Principles of Hiring Good Employees – Salaries

Employees are not a cost, they are an addition to your revenue stream. You hire people to do something productive that you need. You pay them because what they produce is more valuable to you than the salary you give them. Therefore, they add to the value of your company.

The work product that a person produces should have a value to you, that is what the person should be paid for producing it for you. Attempts to bargain down the price based on past salary or other factors will only lead to turnover in the future. If a person’s work product is worth X dollars, you should pay them X dollars regardless of previous salaries above or below X. If they are earning significantly more than X, you are putting them in a situation in which their full capabilities will not be employed, they will likely leave sooner for an opportunity which allows them a higher salary and full use of their capabilities. If their previous salary is below X, they were likely undervalued and under utilized in their previous position, and if you bring them on at the same rate or with only a small raise, they will be likely to leave for a position paying closer to X once they realize their full value on the market. You are not the only employer looking for such product, other employers will bid up the price of labor to market levels. If you perpetually try to pay below market levels, you will have perpetual turnover issues, you will have trouble retaining the people you deem to be good hires, and you will have sub standard employees. Pay your employees what they are worth, treat them well, and you will retain them.

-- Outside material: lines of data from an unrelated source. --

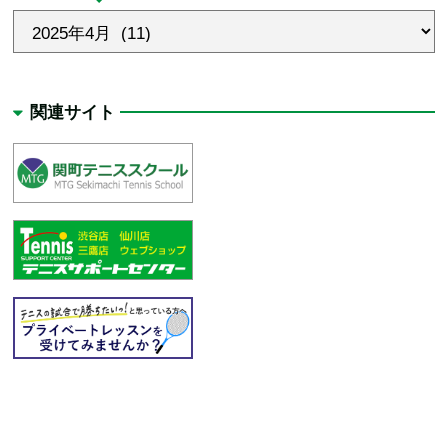
関連サイト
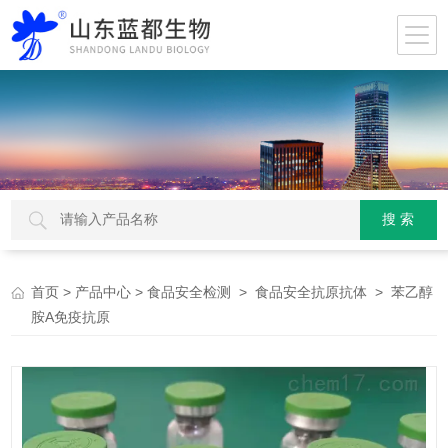
>
>
>
> 苯乙醇
首页
产品中心
食品安全检测
食品安全抗原抗体
胺A免疫抗原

People who say salary is not a motivator, or even that it doesn’t matter, are flat out idiots, and often consultants who essentially get paid to tell corporate executives what they want to hear as opposed to the truth. No other form of compensation matters anywhere near as much, because no other form of compensation can be used to pay bills. If someone told you you can buy a Bentley for any price because there were all kinds of other reasons why you should own one, and all these other forms of payment the dealer would accept, you’d be an idiot to believe them. If you then went from dealership to dealership listing all these reasons why you should own a Continental GT, but only offering the price of a Honda Accord, you’d be laughed out of the dealership, and rightly so.